I know that a basic white lady wanting to find...a book club? Is that what people my age do socially? Anyway, I know that this is a different predicament from the cultural and linguistic isolation of immigration. But I’m remembering that tidbit from the training and thinking I can see sending my youngest off to kindergarten, having spent the last eight years wiping buttholes sending Outlook meeting requests checking in with my day one….buddies….for whom mutual devotion is a given checking in with my internet friends who are real friends because the internet is real life watching prestige dramas at night going for gnat-peppered runs along the river reading books complaining on Twitter then deleting my tweets the next morning going to visit my parents going to visit more exotic locales than my parents’ house abusing coffee gaining and losing the same 20 lbs a few times, living my life!!!!!—I can see myself eight years from now and it doesn’t seem so far-fetched that I could unjack myself from the Matrix of raising young children, smell the crisp autumn air as the school bus wheels away and realize I have acquaintances but no numbers in my phone and no local bud I could call in an emergency to watch my kid just a lot of nice people I know and bump into but no one who gets me who sends me memes with the note “you” and they are right, the meme is me, I am the meme. No one like that. Is this catastrophizing? You bet. I’m, like, really good at it.
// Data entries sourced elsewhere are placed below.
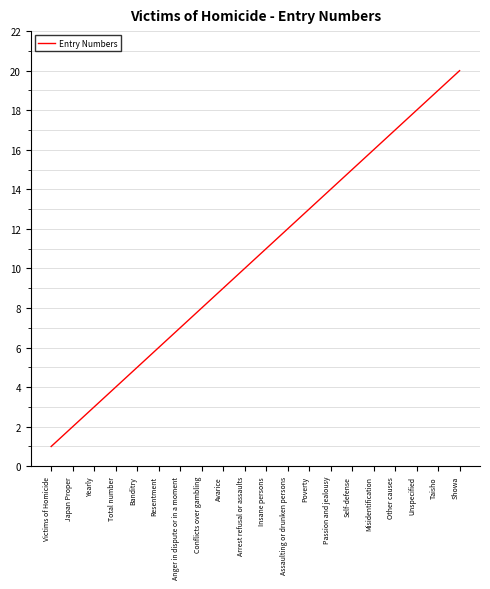

Approximately how many times larger is the value at Yearly compared to Other causes?

0.2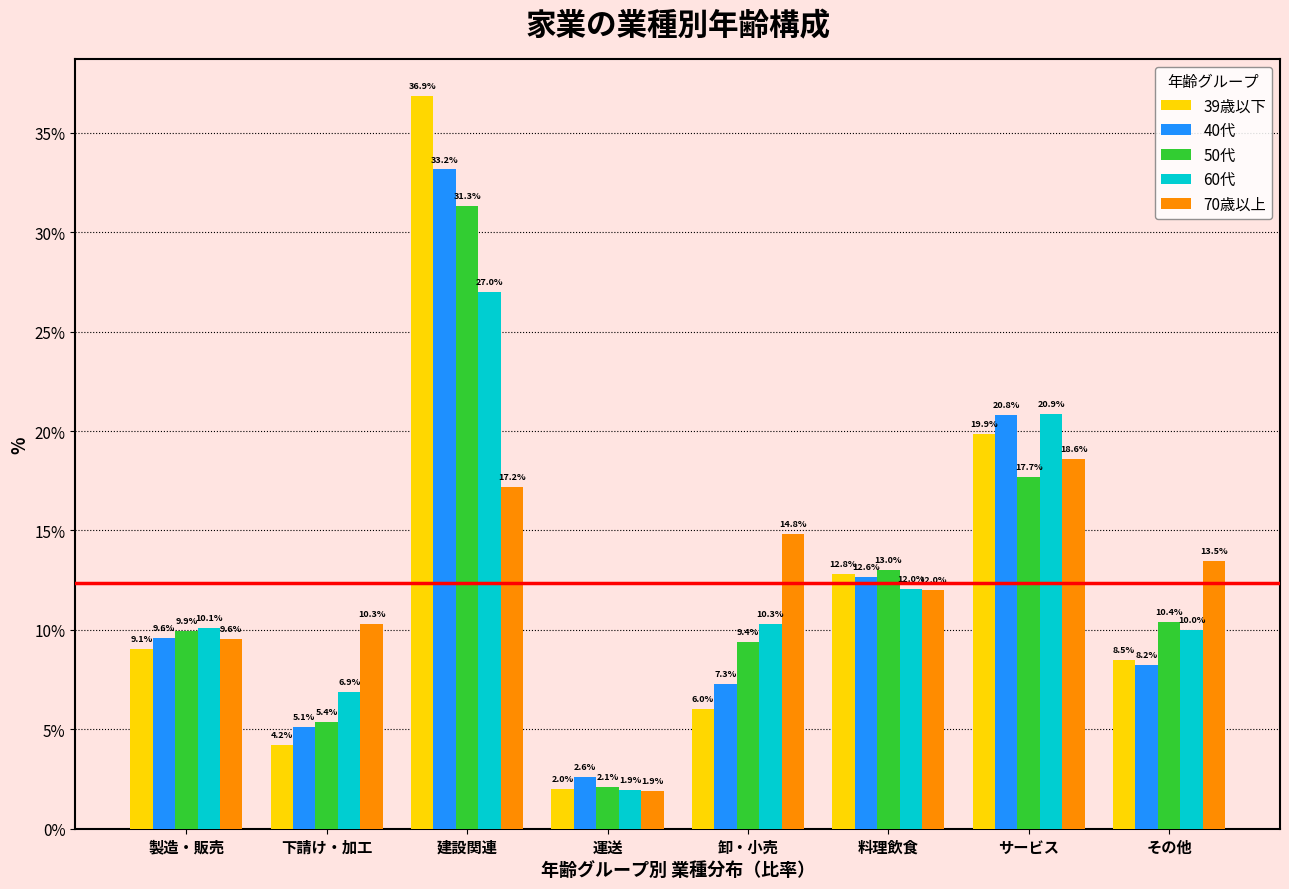

Reading left to right, list all the values displayed in this chart.

39歳以下: 9.1	4.2	36.9	2.0	6.0	12.8	19.9	8.5
40代: 9.6	5.1	33.2	2.6	7.3	12.6	20.8	8.2
50代: 9.9	5.4	31.3	2.1	9.4	13.0	17.7	10.4
60代: 10.1	6.9	27.0	1.9	10.3	12.0	20.9	10.0
70歳以上: 9.6	10.3	17.2	1.9	14.8	12.0	18.6	13.5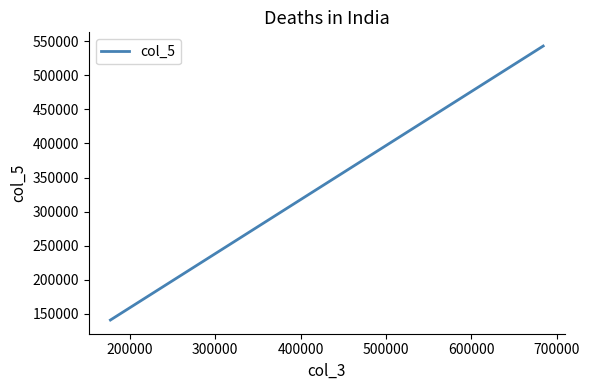

What is the sum of all values?

1086471.0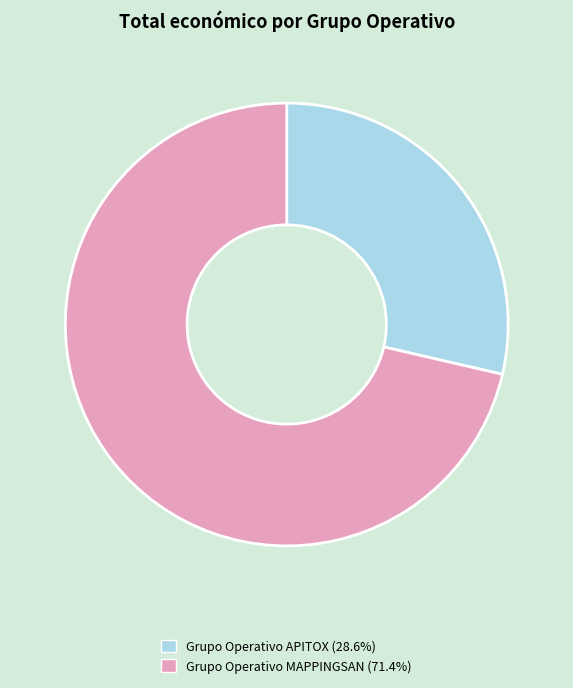

How many slices are in this pie chart?

2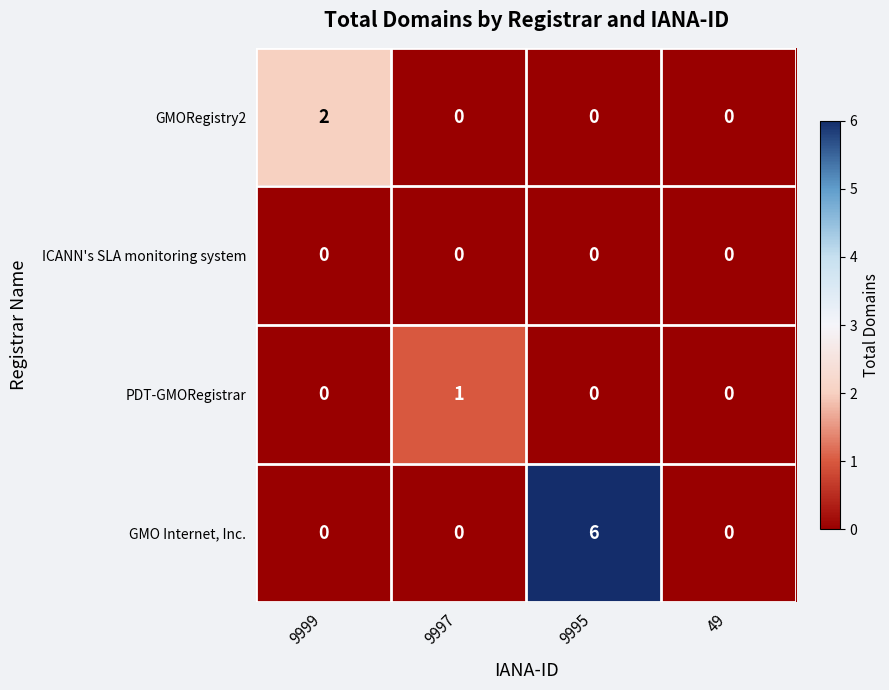

Count the number of data series in this chart.

4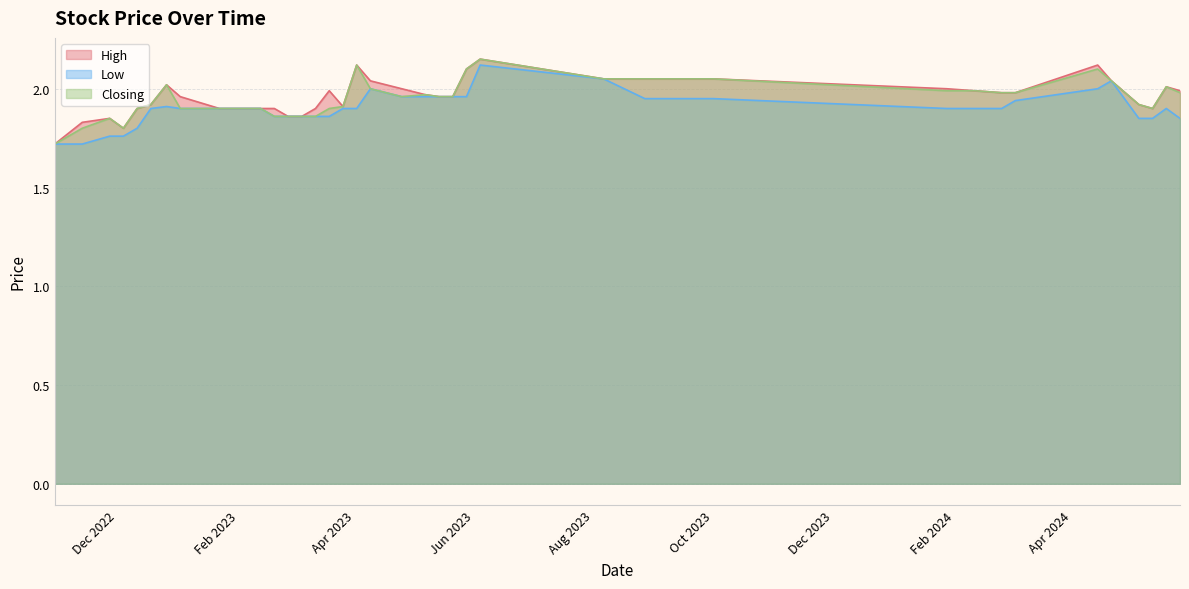

Is it true that High equals 3.6 at 14/04/2024?

False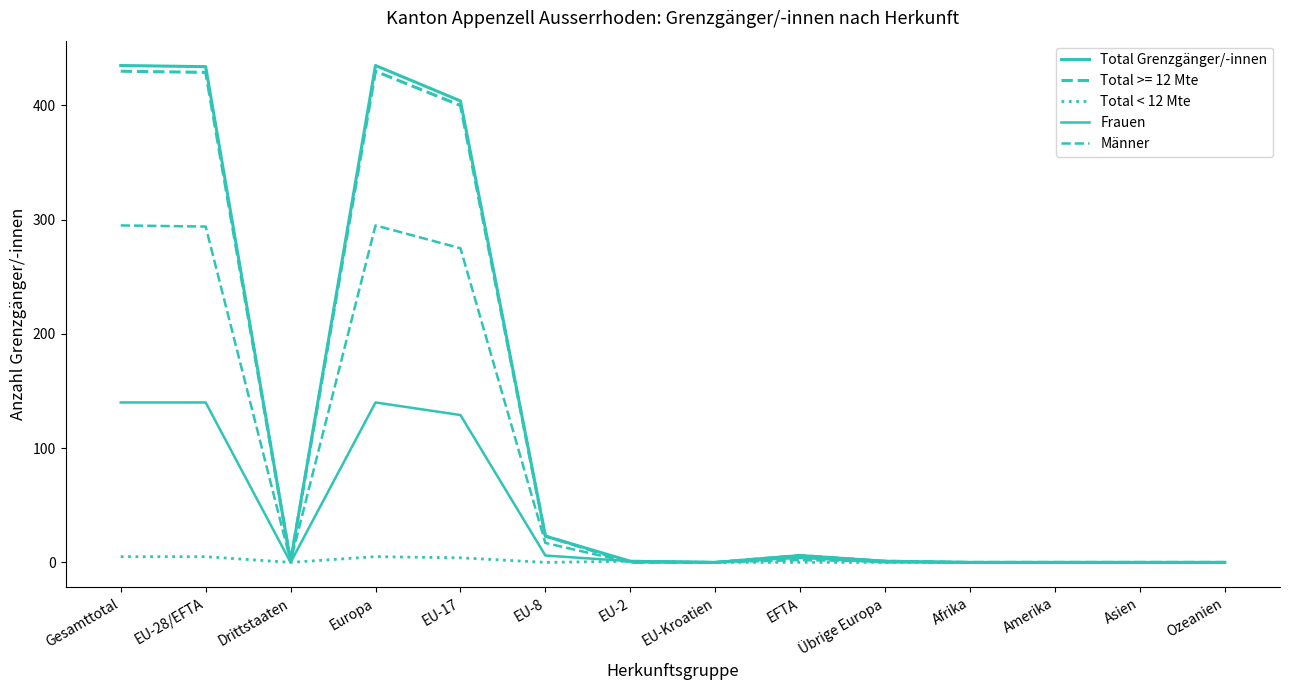

How many lines are shown in the chart?

5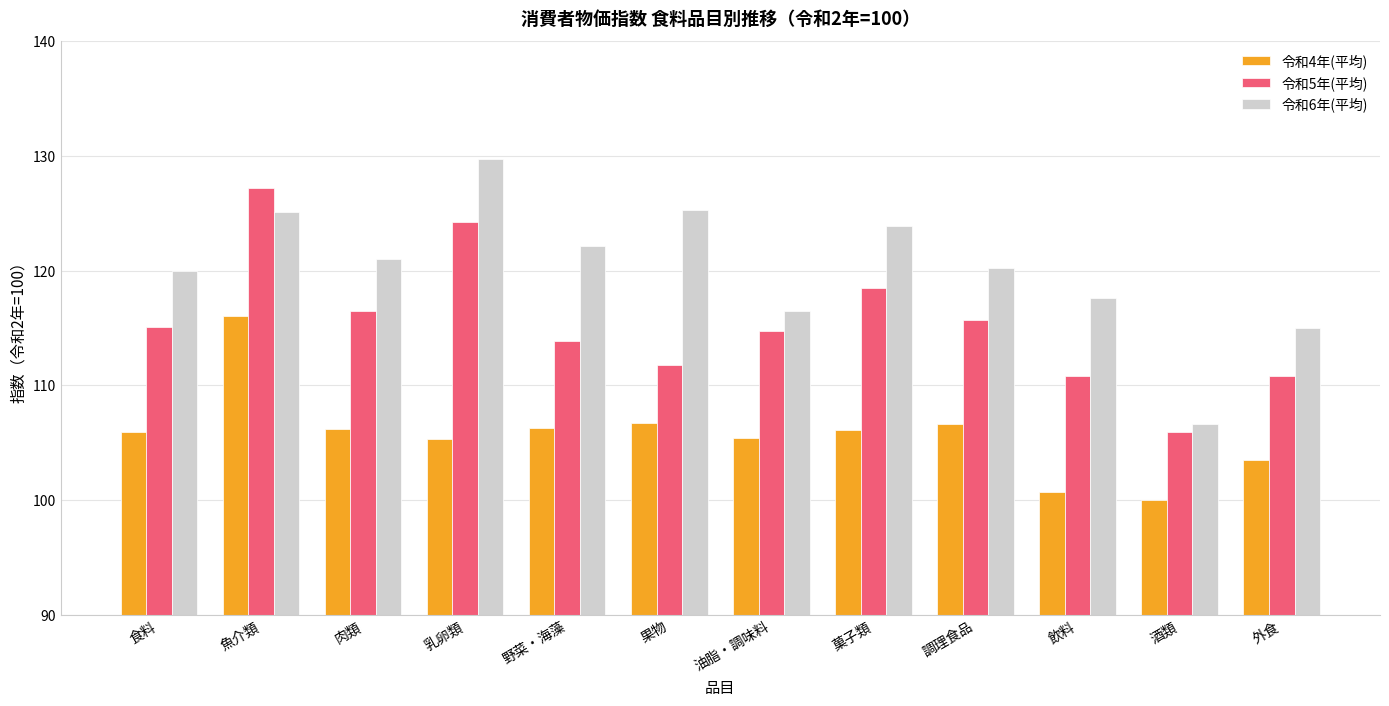

Where does the 令和6年(平均) series first go above 121?

魚介類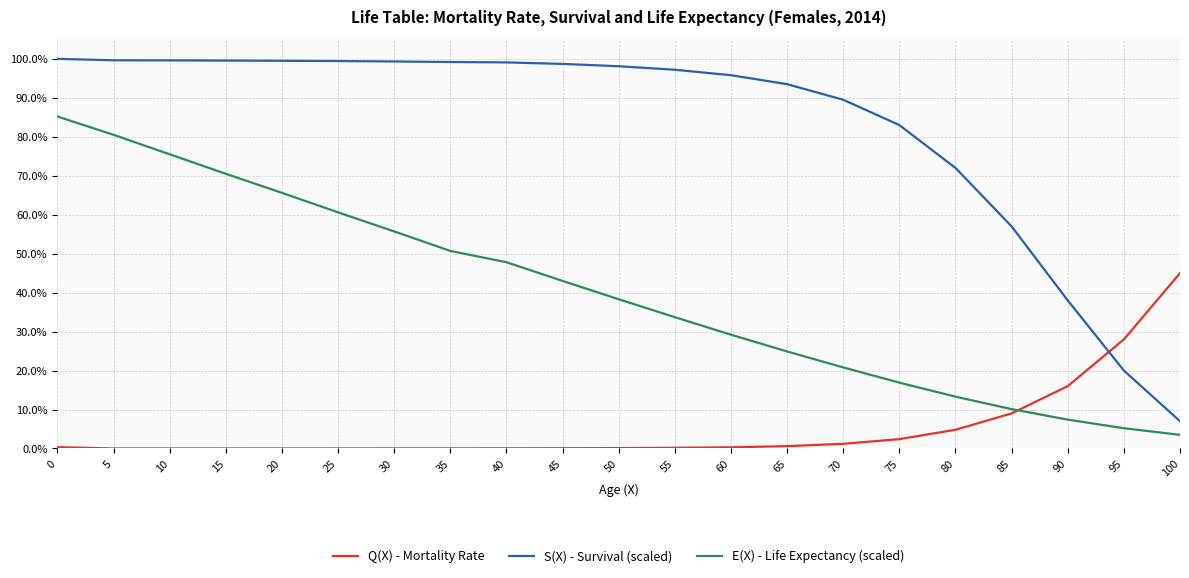

Which series changed the most between 25 and 45?

E(X) - Life Expectancy (scaled)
Book club is a bad example because I am a serial book club dropout but you know what I mean!! I like books just not clubs. And not most books. Ha ha ha ha ha ha I’m fun, an asset to any social group.
I’m not the first person who has noted the challenge of making friends in one’s 30s, or as a parent, or at any time of life when you aren’t just floating on a lazy river of unscheduled time and budding substance abuse issues. It feels impossible but I am sure it will happen in ways I can’t predict. The best things in my life are not things I personally engineered, in fact, all attempts to engineer my ideal circumstances have flopped. This is me interrogating my cognitive distortions for evidence, a tactic you can scoop up for yourself should you ever have the privilege of surviving your 20s, getting deliciously old and boring, and paying for therapy.
yr mate,
Evie
P.S. I have been reading The Golden State and it empowered me to dispose of some commas, which I have to use a lot of because of how tediously wordy I am (have u noticed) so thanks for the permission, The Golden State! Read it, that’s a rec from me to you! My other recommendations are alternating child bedtime duties with your coparent if you’re lucky enough to have one, hanging art even if you are planning to move locally within a year, having someone who is benignly judgmental visit you a month after you move so you are forced to really unpack rather than just get very comfers living among Hoarders-esque walkways between stacks of boxes because you’re just going to move again next year anyway, aren’t you? (My parents are coming today!)